THE PATIENTS I TREAT rarely thank me. It’s not that they’re ungrateful. Many can’t speak or don’t know where they are, much less what’s happened to them. And those who can speak and aren’t confused think that nothing is wrong with them and that I’m some kind of jailer. Last week I got punched in the mouth when a life care patient of mine asked me when he would get to go home and didn’t get the answer he wanted to hear. A few weeks ago I got peed on helping a guy having a seizure. Yesterday I got called a f*cker at the end of my first appointment. All in a day’s work.

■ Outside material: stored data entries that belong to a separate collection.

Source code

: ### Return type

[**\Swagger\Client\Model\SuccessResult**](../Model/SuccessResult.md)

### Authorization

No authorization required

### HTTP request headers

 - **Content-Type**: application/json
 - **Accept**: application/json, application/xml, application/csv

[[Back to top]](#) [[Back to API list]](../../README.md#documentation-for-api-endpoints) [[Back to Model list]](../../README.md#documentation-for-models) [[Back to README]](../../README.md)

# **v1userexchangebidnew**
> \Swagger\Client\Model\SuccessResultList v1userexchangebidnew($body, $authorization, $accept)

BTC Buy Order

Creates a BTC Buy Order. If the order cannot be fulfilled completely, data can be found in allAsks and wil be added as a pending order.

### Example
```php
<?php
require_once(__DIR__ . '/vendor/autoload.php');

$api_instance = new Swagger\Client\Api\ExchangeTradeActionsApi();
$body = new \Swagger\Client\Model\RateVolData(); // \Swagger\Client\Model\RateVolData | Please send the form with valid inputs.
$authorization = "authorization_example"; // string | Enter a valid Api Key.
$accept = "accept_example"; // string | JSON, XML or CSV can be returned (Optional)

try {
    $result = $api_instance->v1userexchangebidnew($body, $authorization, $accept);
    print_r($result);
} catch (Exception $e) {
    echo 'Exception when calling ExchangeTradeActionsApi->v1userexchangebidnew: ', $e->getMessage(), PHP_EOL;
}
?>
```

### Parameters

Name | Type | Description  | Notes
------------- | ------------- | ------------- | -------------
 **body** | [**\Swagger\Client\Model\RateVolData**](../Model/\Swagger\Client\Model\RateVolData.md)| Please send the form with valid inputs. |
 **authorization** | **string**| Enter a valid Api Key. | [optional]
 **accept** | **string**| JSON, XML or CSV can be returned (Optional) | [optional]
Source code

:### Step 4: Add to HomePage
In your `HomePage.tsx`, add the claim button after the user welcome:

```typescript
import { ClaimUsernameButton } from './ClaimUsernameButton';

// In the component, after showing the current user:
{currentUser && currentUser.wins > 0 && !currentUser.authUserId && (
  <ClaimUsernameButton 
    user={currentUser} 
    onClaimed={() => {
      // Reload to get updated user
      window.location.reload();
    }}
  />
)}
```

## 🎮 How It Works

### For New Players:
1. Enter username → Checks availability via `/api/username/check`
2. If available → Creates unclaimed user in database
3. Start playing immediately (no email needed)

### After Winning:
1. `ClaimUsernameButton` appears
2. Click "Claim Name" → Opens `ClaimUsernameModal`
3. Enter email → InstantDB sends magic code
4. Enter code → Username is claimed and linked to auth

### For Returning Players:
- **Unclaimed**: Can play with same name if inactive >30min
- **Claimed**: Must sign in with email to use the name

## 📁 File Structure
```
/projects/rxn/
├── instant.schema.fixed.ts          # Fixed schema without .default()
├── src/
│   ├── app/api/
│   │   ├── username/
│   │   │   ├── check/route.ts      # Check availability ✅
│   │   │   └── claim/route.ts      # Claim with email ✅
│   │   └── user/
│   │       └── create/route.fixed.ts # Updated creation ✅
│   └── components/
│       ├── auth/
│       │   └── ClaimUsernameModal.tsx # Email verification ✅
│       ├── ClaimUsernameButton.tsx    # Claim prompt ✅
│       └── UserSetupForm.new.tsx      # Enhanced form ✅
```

     Actually, yesterday was quite a day. I admitted a new patient, a 23-year-old woman, someone’s once-vibrant daughter, ravaged by the complications of intravenous heroin — an infection of the heart, swelling of the brain, a devastating seizure, oxygen starvation. Very sad case. She floated into the conference room as gray as a ghost, her eyes wide and lifeless, the shell of a human being, and when she settled into the chair at the head of the table she might as well have been weightless. I held my hand out toward her. She didn’t respond. “Hello, I’m your doctor,” I said. She just sat there in a daze, nobody home. Her program director told me how she likes to put things in her mouth, how she bit an attendant’s finger when he tried to retrieve a puzzle piece she was attempting to eat. Left unattended she’d swallow soap or toilet paper. When the physical therapist bounced a basketball toward her in an effort to assess her reflexes, she caught the basketball and — believe it or not — tried to put it in her mouth.
     Next appointment, a motorcycle crash survivor who kept trying to remove the helmet from his head, unaware of the large soft spot over half of his head where his skull used to be.
     Then I saw a long-term patient of mine whose vocabulary consists exclusively of his first, middle and last names, but who can sing along to “Happy Birthday” and other familiar songs. I unwrapped his bandaged foot to assess an infected toe, careful all the while to avoid provoking his anger. He’s pleasant most of the time, saying be-bop, be-bop and shaking like a bowl full of jelly with laughter, but will turn on a dime, lash out and scream, “You done f*cked up now,” and kick and spit in your face. So as I’m unwrapping his foot, I’m singing Row Row Row Your Boat in an effort to distract him, ready to spring to my feet in case he decides to take a swing at me. Life is but a dream.
     We’re used to working with people who resent us or want to hit us, who can’t tell that we’re even there or that we’re trying to help them, so it took me and my team by surprise yesterday when the elderly Vietnamese gentleman — speaker of broken English before his stroke and very broken English after his stroke — stood up to address us at the end of our meeting with him. Bowing toward us, he burst into tears. “Thank you so much for help me,” he said. I think each of us in the room started to tear up as well. It wasn’t so much that he thanked us. Like I said, we’ve come to not expect it. We were just so delighted that he could stand on his own two feet without falling and utter a coherent sentence.